## Problem to work on
The whole answer is the data below, retyped exactly.

─── Provided data ───

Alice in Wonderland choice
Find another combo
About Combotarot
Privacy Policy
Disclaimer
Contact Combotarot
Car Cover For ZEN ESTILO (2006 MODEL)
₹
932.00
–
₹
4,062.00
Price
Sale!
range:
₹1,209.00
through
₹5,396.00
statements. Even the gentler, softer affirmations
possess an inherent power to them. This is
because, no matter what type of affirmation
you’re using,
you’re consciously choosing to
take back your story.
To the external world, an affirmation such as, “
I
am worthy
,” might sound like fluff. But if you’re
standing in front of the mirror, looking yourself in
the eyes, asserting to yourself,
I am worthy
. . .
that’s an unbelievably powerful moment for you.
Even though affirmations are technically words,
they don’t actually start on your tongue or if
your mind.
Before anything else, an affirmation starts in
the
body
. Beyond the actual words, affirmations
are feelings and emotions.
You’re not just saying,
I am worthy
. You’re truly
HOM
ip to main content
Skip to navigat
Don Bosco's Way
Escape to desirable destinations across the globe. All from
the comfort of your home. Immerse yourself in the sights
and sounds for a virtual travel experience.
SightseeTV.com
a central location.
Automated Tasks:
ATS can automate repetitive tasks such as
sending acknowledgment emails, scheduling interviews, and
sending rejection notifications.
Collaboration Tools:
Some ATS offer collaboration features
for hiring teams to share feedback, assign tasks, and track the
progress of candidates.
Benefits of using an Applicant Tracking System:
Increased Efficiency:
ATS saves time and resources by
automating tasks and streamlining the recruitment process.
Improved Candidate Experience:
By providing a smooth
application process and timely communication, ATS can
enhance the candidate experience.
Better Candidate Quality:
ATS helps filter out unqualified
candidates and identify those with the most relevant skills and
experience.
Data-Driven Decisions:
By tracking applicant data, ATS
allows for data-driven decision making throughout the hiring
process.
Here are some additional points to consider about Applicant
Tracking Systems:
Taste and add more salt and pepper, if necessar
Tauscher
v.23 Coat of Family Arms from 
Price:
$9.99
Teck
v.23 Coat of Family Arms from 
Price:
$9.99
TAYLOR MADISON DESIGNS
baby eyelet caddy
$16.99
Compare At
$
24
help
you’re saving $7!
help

───

## Answer to the problem
Alice in Wonderland choice
Find another combo
About Combotarot
Privacy Policy
Disclaimer
Contact Combotarot
Car Cover For ZEN ESTILO (2006 MODEL)
₹
932.00
–
₹
4,062.00
Price
Sale!
range:
₹1,209.00
through
₹5,396.00
statements. Even the gentler, softer affirmations
possess an inherent power to them. This is
because, no matter what type of affirmation
you’re using,
you’re consciously choosing to
take back your story.
To the external world, an affirmation such as, “
I
am worthy
,” might sound like fluff. But if you’re
standing in front of the mirror, looking yourself in
the eyes, asserting to yourself,
I am worthy
. . .
that’s an unbelievably powerful moment for you.
Even though affirmations are technically words,
they don’t actually start on your tongue or if
your mind.
Before anything else, an affirmation starts in
the
body
. Beyond the actual words, affirmations
are feelings and emotions.
You’re not just saying,
I am worthy
. You’re truly
HOM
ip to main content
Skip to navigat
Don Bosco's Way
Escape to desirable destinations across the globe. All from
the comfort of your home. Immerse yourself in the sights
and sounds for a virtual travel experience.
SightseeTV.com
a central location.
Automated Tasks:
ATS can automate repetitive tasks such as
sending acknowledgment emails, scheduling interviews, and
sending rejection notifications.
Collaboration Tools:
Some ATS offer collaboration features
for hiring teams to share feedback, assign tasks, and track the
progress of candidates.
Benefits of using an Applicant Tracking System:
Increased Efficiency:
ATS saves time and resources by
automating tasks and streamlining the recruitment process.
Improved Candidate Experience:
By providing a smooth
application process and timely communication, ATS can
enhance the candidate experience.
Better Candidate Quality:
ATS helps filter out unqualified
candidates and identify those with the most relevant skills and
experience.
Data-Driven Decisions:
By tracking applicant data, ATS
allows for data-driven decision making throughout the hiring
process.
Here are some additional points to consider about Applicant
Tracking Systems:
Taste and add more salt and pepper, if necessar
Tauscher
v.23 Coat of Family Arms from 
Price:
$9.99
Teck
v.23 Coat of Family Arms from 
Price:
$9.99
TAYLOR MADISON DESIGNS
baby eyelet caddy
$16.99
Compare At
$
24
help
you’re saving $7!
help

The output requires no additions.